Please answer these from the entry on the film Vaazhga Jananayagam:
(a) Who handled the cinematography?
(b) How long is the running time?
(c) How did the film do at the box office?

▸ Excerpt to read
◇ ◇ ◇ ◇ ◇

- Directed by: E. Ramdoss
- Written by: John Amirtharaj E. Ramadoss (dialogues)
- Produced by: J. A. Mohamed Ali
- Starring: Mansoor Ali Khan Pragathi
- Cinematography: Thangar Bachan
- Edited by: K. M. P. Kumar
- Music by: Original Songs Mansoor Ali Khan Background Score S. P. Venkatesh
- Production company: Raj Kennedy Films
- Release date: 7 March 1996;
- Running time: 145 minutes
- Country: India
- Language: Tamil

= Vaazhga Jananayagam =

Vaazhga Jananayagam is a 1996 Tamil-language political satire film directed by E. Ramdoss. The film stars Mansoor Ali Khan and Pragathi, with John Amirtharaj, S. S. Chandran, T. S. Raghavendra, Pandu, Raveendra Babu and Mahanadi Shankar playing supporting roles. It was released on 7 March 1996, and failed at the box office.

◇ ◇ ◇ ◇ ◇

▸ Dataset records
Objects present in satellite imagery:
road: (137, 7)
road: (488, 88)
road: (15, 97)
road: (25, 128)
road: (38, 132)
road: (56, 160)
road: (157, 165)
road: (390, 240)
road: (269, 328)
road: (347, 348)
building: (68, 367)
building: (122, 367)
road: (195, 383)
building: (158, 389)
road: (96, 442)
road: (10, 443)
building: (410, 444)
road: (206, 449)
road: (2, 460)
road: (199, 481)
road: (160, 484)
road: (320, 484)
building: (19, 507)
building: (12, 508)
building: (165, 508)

◇ ◇ ◇ ◇ ◇

▸ Exercise result
(a) Thangar Bachan
(b) 145 minutes
(c) It failed at the box office.